Do the following statements agree with the article on Leon Edwards below? For each, answer yes or no and quote the words of the article that decide it. (a) Edwards is ranked higher than Belal Muhammad in the UFC's rankings. (b) Edwards' most recent loss was to Rafael dos Anjos. (c) A major injury kept Edwards out for 20 months.

■ Document extract ■
----

Unluckiest fighter in the UFC? Leon Edwards' long wait is about to end

LAS VEGAS -- UFC welterweight Leon Edwards has won eight consecutive fights since 2016. The last time he lost was on Dec. 19, 2015, and that was to current champion Kamaru Usman, who happens to be the only welterweight with a longer active UFC win streak -- 13 straight -- than Edwards.

Heading into Saturday's UFC Fight Night main event against Belal Muhammad, Edwards would seem to be in a very secure spot. UFC president Dana White has indicated a win could elevate him into a championship bout, although there are several factors at play at the top of the division.

When asked what he feels is on the line for Edwards this week, his manager, Tim Simpson, said "everything." Edwards' coach, Dave Lovell, feels like it is a little bit of a "no-win situation," as Edwards (18-3) is already 10 spots ahead of Muhammad (18-3) in the UFC's rankings. Edwards is No. 3, Muhammad No. 13.

"When Leon does beat him, they'll say, 'Yeah, what did you expect?'" Lovell said. "We would have preferred someone in the top five, but nobody wanted to fight him. So, fair play to Belal for stepping up and accepting the fight."

Following Edwards' last win -- a dominant decision over Rafael dos Anjos, the UFC's No. 4-ranked welterweight at the time, on July 20, 2019 -- no one could have predicted his next fight would not take place until March 2021, against an opponent outside the top 10. Those two dots just don't connect.

And over the past two years, Edwards has been linked to some of the biggest matchups in the division. A main event against a former champion, a title fight, a series of high-profile dates against one of 2020's biggest breakouts. None came to fruition.

"It will be 20 months this weekend since his last fight, and he hasn't suffered a major injury," Simpson told ESPN. "Usually when people are out that long, it's an injury. It would be a shame if, after all this, this is the fight we end up with and he lost."

----

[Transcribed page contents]

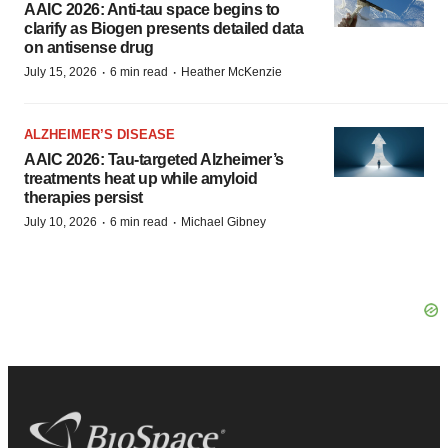
AAIC 2026: Anti-tau space begins to
clarify as Biogen presents detailed data
on antisense drug
·
·
July 15, 2026
6 min read
Heather McKenzie
ALZHEIMER’S DISEASE
AAIC 2026: Tau-targeted Alzheimer’s
treatments heat up while amyloid
therapies persist
·
·
July 10, 2026
6 min read
Michael Gibney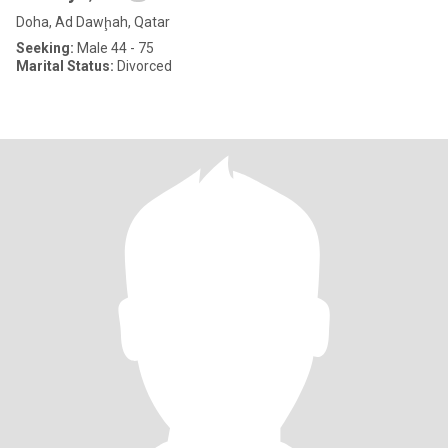
Doha, Ad Dawḩah, Qatar
Seeking:
Male 44 - 75
Marital Status:
Divorced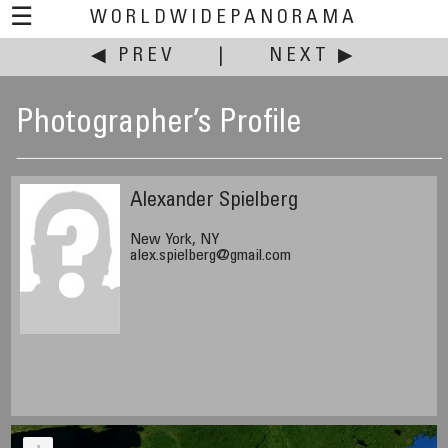
☰
WORLDWIDEPANORAMA
◀ PREV
|
NEXT ▶
Photographer’s Profile
Alexander Spielberg
New York, NY
alex.spielberg@gmail.com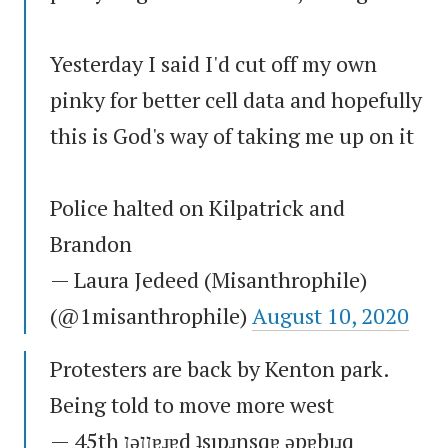
Yesterday I said I'd cut off my own
pinky for better cell data and hopefully
this is God's way of taking me up on it
Police halted on Kilpatrick and
Brandon
— Laura Jedeed (Misanthrophile)
(@1misanthrophile)
August 10, 2020
Protesters are back by Kenton park.
Being told to move more west
— 45th ןǝןןɐɹɐd ʇsıpɹnsqɐ ǝpɐbıɹq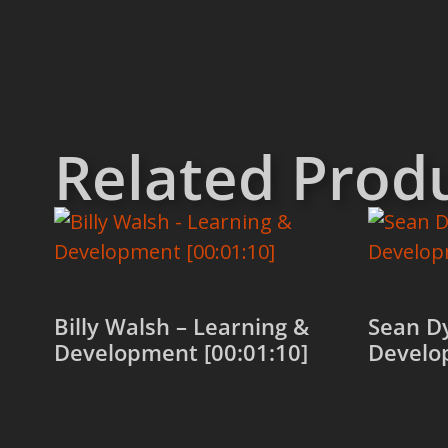
Related Prod
Billy Walsh – Learning &
Sean Dy
Development [00:01:10]
Develo
Add to cart
Add to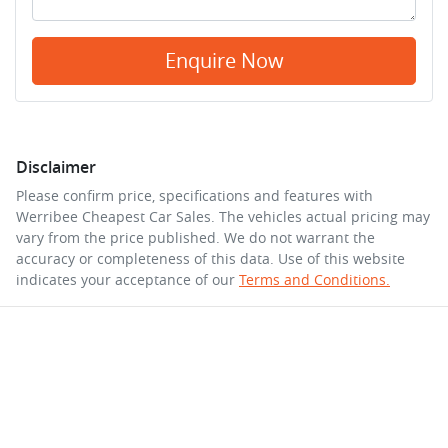
Enquire Now
Disclaimer
Please confirm price, specifications and features with
Werribee Cheapest Car Sales
. The vehicles actual pricing may
vary from the price published. We do not warrant the
accuracy or completeness of this data. Use of this website
indicates your acceptance of our
Terms and Conditions.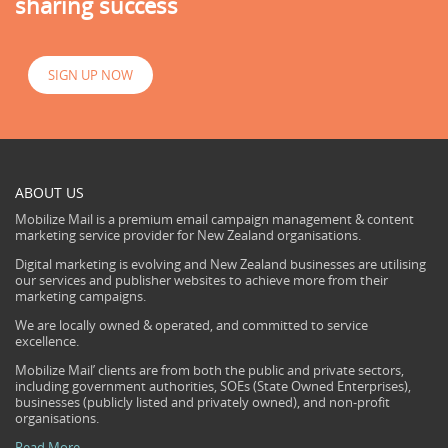
sharing success
SIGN UP NOW
ABOUT US
Mobilize Mail is a premium email campaign management & content
marketing service provider for New Zealand organisations.
Digital marketing is evolving and New Zealand businesses are utilising
our services and publisher websites to achieve more from their
marketing campaigns.
We are locally owned & operated, and committed to service
excellence.
Mobilize Mail’ clients are from both the public and private sectors,
including government authorities, SOEs (State Owned Enterprises),
businesses (publicly listed and privately owned), and non-profit
organisations.
Read More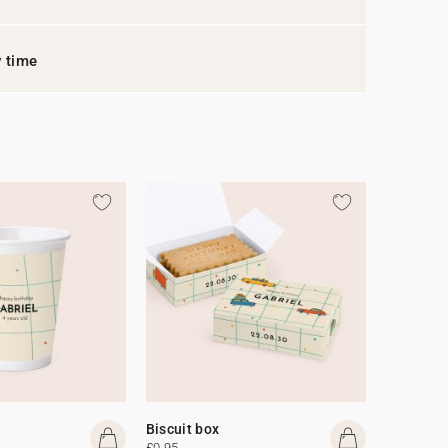
y time
Biscuit box
£0.95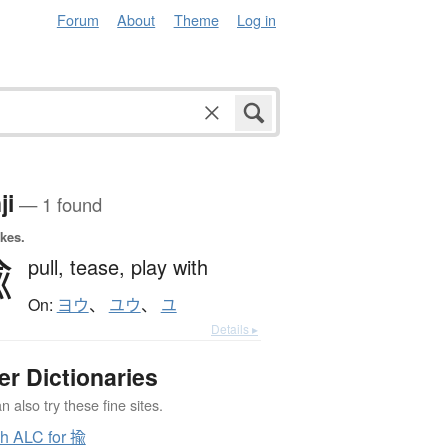
Forum
About
Theme
Log in
ji
— 1 found
okes.
揄
pull,
tease,
play with
On:
ヨウ
、
ユウ
、
ユ
Details ▸
er Dictionaries
 also try these fine sites.
h ALC for 揄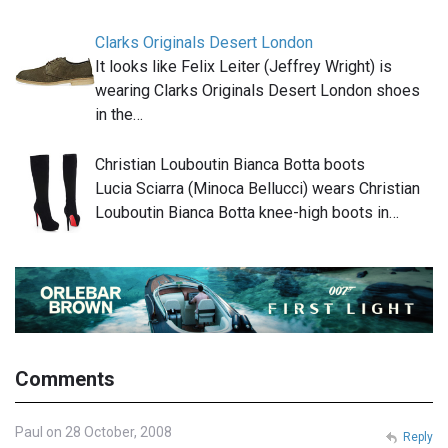
Clarks Originals Desert London
It looks like Felix Leiter (Jeffrey Wright) is
wearing Clarks Originals Desert London shoes
in the…
Christian Louboutin Bianca Botta boots
Lucia Sciarra (Minoca Bellucci) wears Christian
Louboutin Bianca Botta knee-high boots in…
Comments
Paul on 28 October, 2008
Reply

----

■ Written answer ■
(a) Yes: "Edwards is No. 3, Muhammad No. 13."
(b) No: "The last time he lost was on Dec. 19, 2015, and that was to current champion Kamaru Usman"
(c) No: "It will be 20 months this weekend since his last fight, and he hasn't suffered a major injury"